JOB: Reproduce exactly, from the line containing "Огласила се УЕФА: Нећемо учествовати у", every line down to the end of the data below.

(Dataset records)
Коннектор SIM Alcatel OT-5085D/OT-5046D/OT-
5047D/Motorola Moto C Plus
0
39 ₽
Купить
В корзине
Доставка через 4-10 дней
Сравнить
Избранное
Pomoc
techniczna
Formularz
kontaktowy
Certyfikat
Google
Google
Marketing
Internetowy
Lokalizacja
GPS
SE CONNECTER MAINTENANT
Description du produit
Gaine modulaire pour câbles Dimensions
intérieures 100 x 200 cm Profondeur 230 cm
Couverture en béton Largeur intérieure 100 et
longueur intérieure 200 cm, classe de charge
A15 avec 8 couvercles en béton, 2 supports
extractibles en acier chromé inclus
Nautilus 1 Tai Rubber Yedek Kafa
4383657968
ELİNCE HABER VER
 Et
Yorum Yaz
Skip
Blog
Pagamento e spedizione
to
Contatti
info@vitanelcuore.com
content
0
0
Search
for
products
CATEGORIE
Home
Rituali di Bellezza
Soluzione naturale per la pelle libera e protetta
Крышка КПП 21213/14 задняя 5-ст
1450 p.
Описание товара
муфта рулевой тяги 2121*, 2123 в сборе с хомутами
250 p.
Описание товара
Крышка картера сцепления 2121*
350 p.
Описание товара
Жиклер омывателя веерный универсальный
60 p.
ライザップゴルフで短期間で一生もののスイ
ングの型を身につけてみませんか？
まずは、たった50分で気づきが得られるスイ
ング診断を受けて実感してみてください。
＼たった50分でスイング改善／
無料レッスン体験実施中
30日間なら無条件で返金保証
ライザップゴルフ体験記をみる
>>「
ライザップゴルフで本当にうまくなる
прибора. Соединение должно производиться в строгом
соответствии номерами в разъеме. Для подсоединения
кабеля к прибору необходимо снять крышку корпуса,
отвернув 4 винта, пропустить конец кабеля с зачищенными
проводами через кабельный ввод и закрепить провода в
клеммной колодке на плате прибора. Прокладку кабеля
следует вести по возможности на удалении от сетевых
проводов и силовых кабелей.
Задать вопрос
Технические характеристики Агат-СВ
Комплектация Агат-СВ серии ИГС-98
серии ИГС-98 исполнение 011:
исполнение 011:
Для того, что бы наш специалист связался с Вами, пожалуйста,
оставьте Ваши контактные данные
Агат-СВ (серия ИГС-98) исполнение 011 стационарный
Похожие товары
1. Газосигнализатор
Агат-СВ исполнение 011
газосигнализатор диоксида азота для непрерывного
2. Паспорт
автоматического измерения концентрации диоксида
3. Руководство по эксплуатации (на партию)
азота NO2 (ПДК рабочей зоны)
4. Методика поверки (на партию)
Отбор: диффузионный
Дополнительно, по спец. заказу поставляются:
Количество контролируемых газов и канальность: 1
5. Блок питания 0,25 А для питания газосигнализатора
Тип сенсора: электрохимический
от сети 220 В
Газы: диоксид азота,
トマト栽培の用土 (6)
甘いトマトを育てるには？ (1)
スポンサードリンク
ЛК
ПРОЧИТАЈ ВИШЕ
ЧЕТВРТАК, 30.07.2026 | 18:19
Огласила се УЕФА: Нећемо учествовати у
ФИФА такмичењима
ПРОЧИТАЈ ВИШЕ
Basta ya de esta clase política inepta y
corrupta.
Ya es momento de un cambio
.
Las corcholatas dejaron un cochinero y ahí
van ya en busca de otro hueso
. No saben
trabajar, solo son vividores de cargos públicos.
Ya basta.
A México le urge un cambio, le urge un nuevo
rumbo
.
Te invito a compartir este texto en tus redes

RESPONSE FOR THIS EXERCISE:
Огласила се УЕФА: Нећемо учествовати у
ФИФА такмичењима
ПРОЧИТАЈ ВИШЕ
Basta ya de esta clase política inepta y
corrupta.
Ya es momento de un cambio
.
Las corcholatas dejaron un cochinero y ahí
van ya en busca de otro hueso
. No saben
trabajar, solo son vividores de cargos públicos.
Ya basta.
A México le urge un cambio, le urge un nuevo
rumbo
.
Te invito a compartir este texto en tus redes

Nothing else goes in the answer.